It pains my mind to tell my heart over and over again the answer to the question it poses about you. “Where’d you go?” As if it is a small infant and cries, asks for you and goes to sleep again. Wakes up every now and then and seems to recall a certain incident, a thought, a laugh, a tear, a fight, an argument or anything related to you or shared with you. Seems to forget all what I tell him about you being gone from my life as if you never existed. It surprises and hurts at the same time when I see myself being trapped with this infant who cries for an unattainable thing and still being as calm as if nothing ever happened. Nothing changed. Nothing ever did.
It is indeed an indescribable situation.
You might not know but *chuckles* but you didn’t leave. You never left me. You are here. I can still hear your lovable laughter and carefree flirting and how you swept me off my feet. Sometimes, you even walk around right in front of me taking things in charge like you did, what made me feel like a frail woman; your strong stance, the way you literally took everything in your control; yet your eyes search for a my stolen gaze to the deep blush my cheeks everytime our eyes met. Sometimes when I stumble upon the thought of my disheveled hair and my tear strained face and cries of exasperation and pain with my cellular in my hand calling you again and again living in the denial that you are the same man who id fallen hopelessly for has not changed. He is not the one who is shutting doors to me.
I know I am broken and damaged. I have always been.

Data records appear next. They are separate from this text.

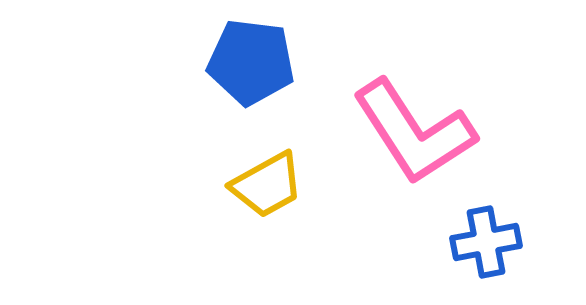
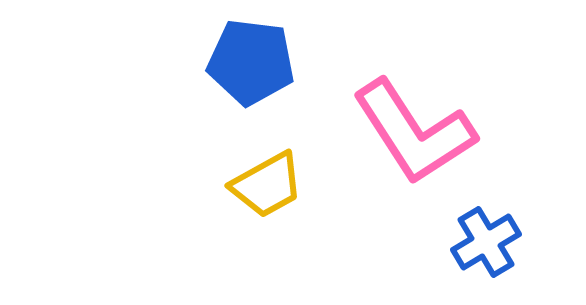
blue cross: rotated 20 degrees counterclockwise
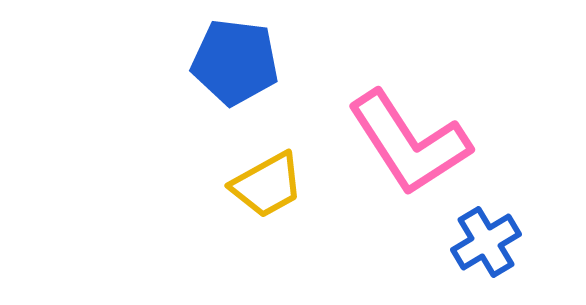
blue pentagon: moved 16 px left
pink L-shape: moved 5 px left, 11 px down
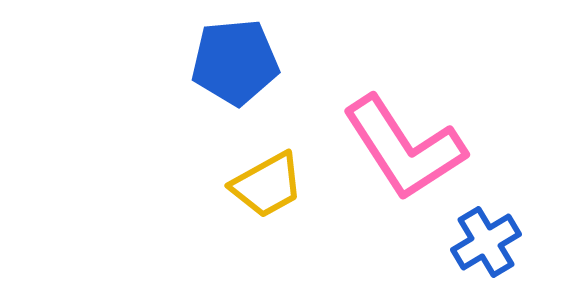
blue pentagon: rotated 12 degrees counterclockwise
pink L-shape: moved 5 px left, 5 px down
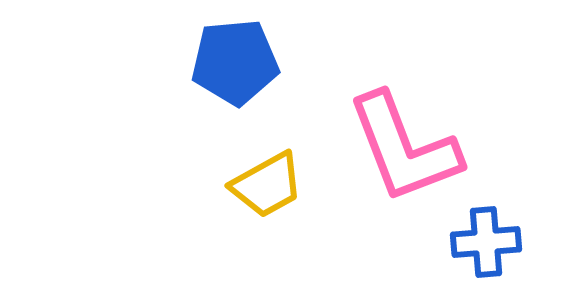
pink L-shape: rotated 12 degrees clockwise
blue cross: rotated 26 degrees clockwise
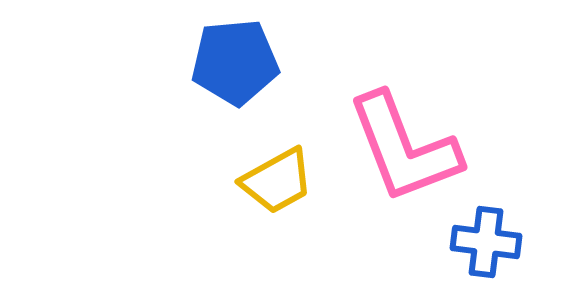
yellow trapezoid: moved 10 px right, 4 px up
blue cross: rotated 12 degrees clockwise
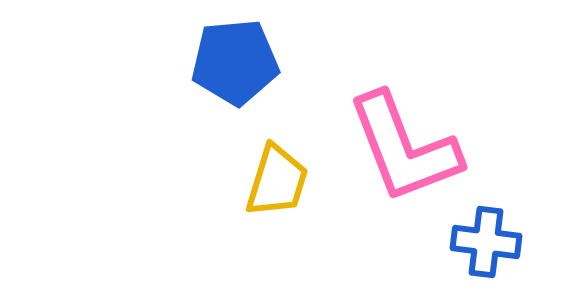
yellow trapezoid: rotated 44 degrees counterclockwise
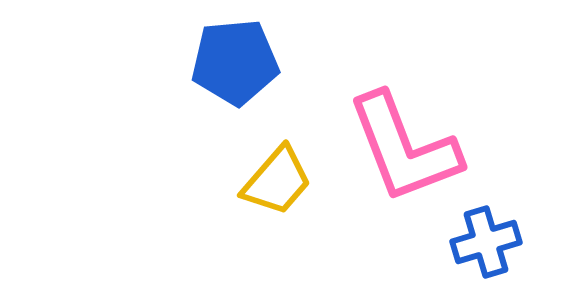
yellow trapezoid: rotated 24 degrees clockwise
blue cross: rotated 24 degrees counterclockwise
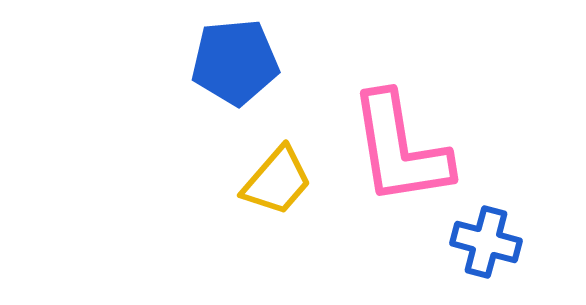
pink L-shape: moved 4 px left, 1 px down; rotated 12 degrees clockwise
blue cross: rotated 32 degrees clockwise
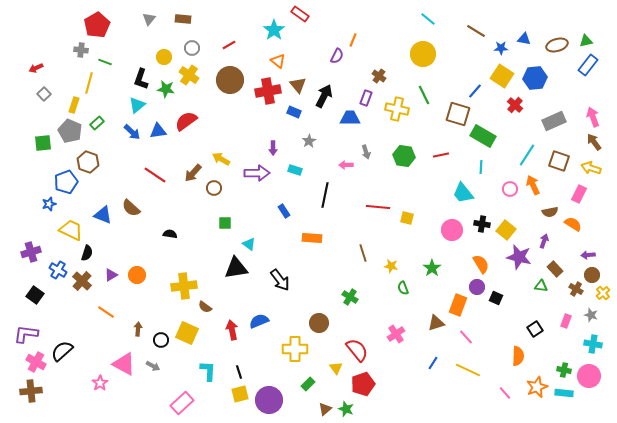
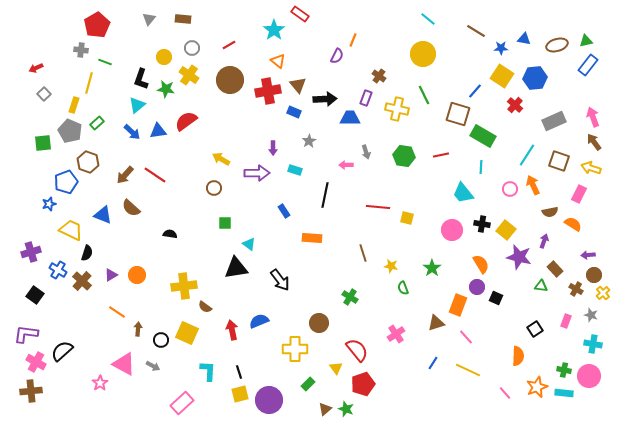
black arrow at (324, 96): moved 1 px right, 3 px down; rotated 60 degrees clockwise
brown arrow at (193, 173): moved 68 px left, 2 px down
brown circle at (592, 275): moved 2 px right
orange line at (106, 312): moved 11 px right
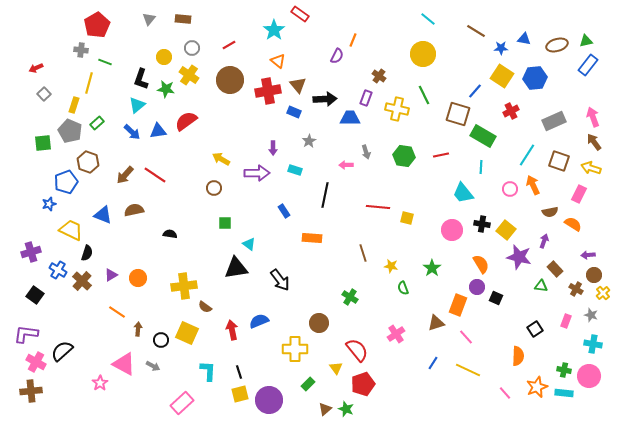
red cross at (515, 105): moved 4 px left, 6 px down; rotated 21 degrees clockwise
brown semicircle at (131, 208): moved 3 px right, 2 px down; rotated 126 degrees clockwise
orange circle at (137, 275): moved 1 px right, 3 px down
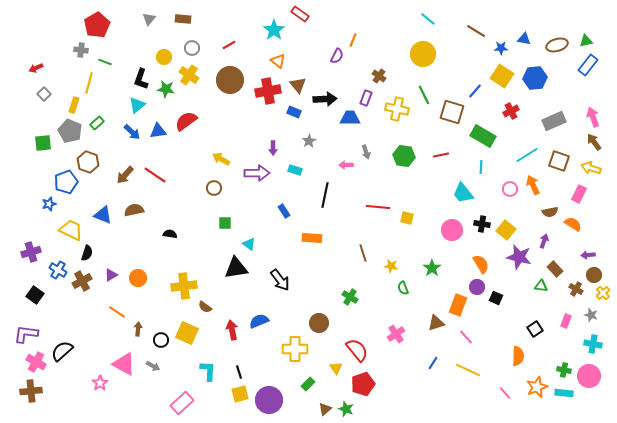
brown square at (458, 114): moved 6 px left, 2 px up
cyan line at (527, 155): rotated 25 degrees clockwise
brown cross at (82, 281): rotated 18 degrees clockwise
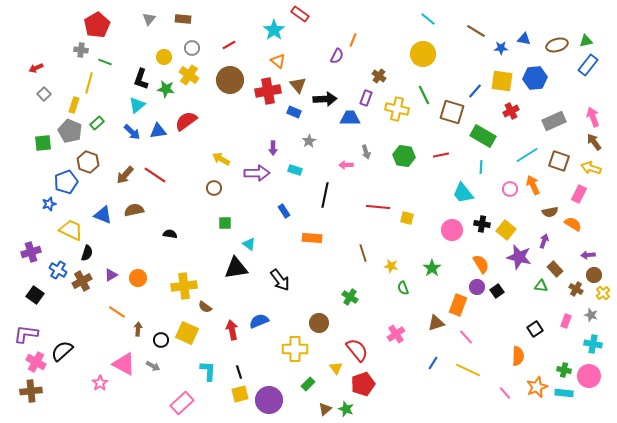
yellow square at (502, 76): moved 5 px down; rotated 25 degrees counterclockwise
black square at (496, 298): moved 1 px right, 7 px up; rotated 32 degrees clockwise
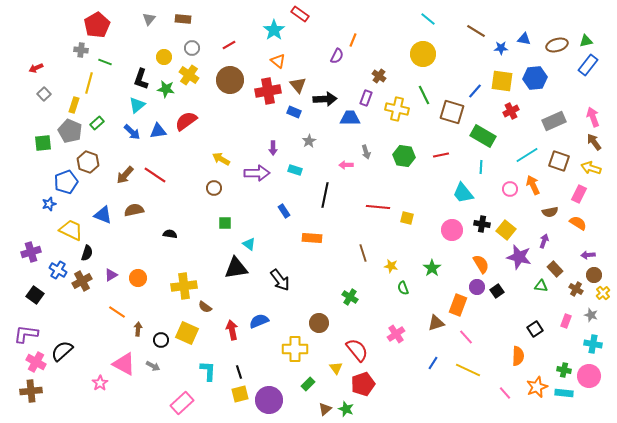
orange semicircle at (573, 224): moved 5 px right, 1 px up
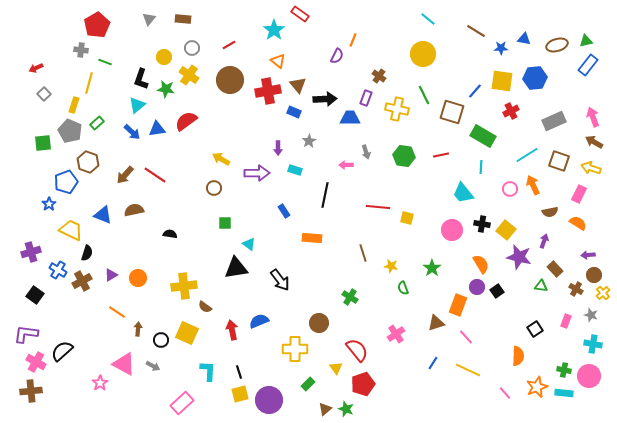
blue triangle at (158, 131): moved 1 px left, 2 px up
brown arrow at (594, 142): rotated 24 degrees counterclockwise
purple arrow at (273, 148): moved 5 px right
blue star at (49, 204): rotated 16 degrees counterclockwise
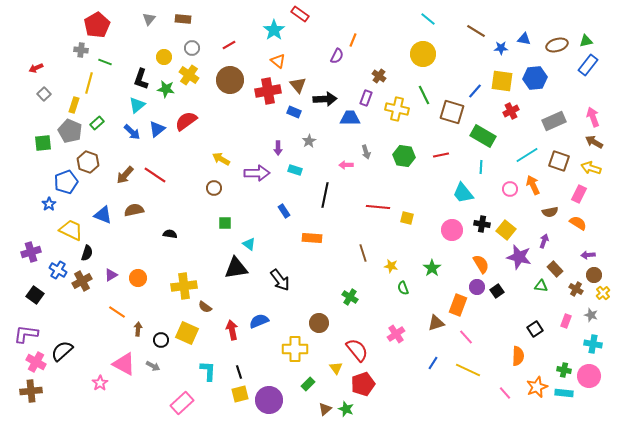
blue triangle at (157, 129): rotated 30 degrees counterclockwise
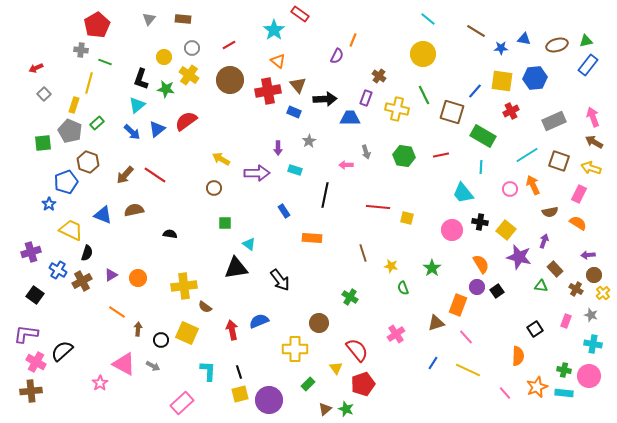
black cross at (482, 224): moved 2 px left, 2 px up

I don’t need fixing, I never asked you to understand me. All I asked was to be loved.
That was too much to ask.
Letting go of family, friends, trusts, odd compromises; the wars I fought for you. Went to waste when I lost myself that day when life was torturing me and you were not there.
That day I ran away from you.
No, that day I ran away from myself.
The self I gave to you.
And now I am but a robotic, malignant, cynical corpse which is under a curse to live without you.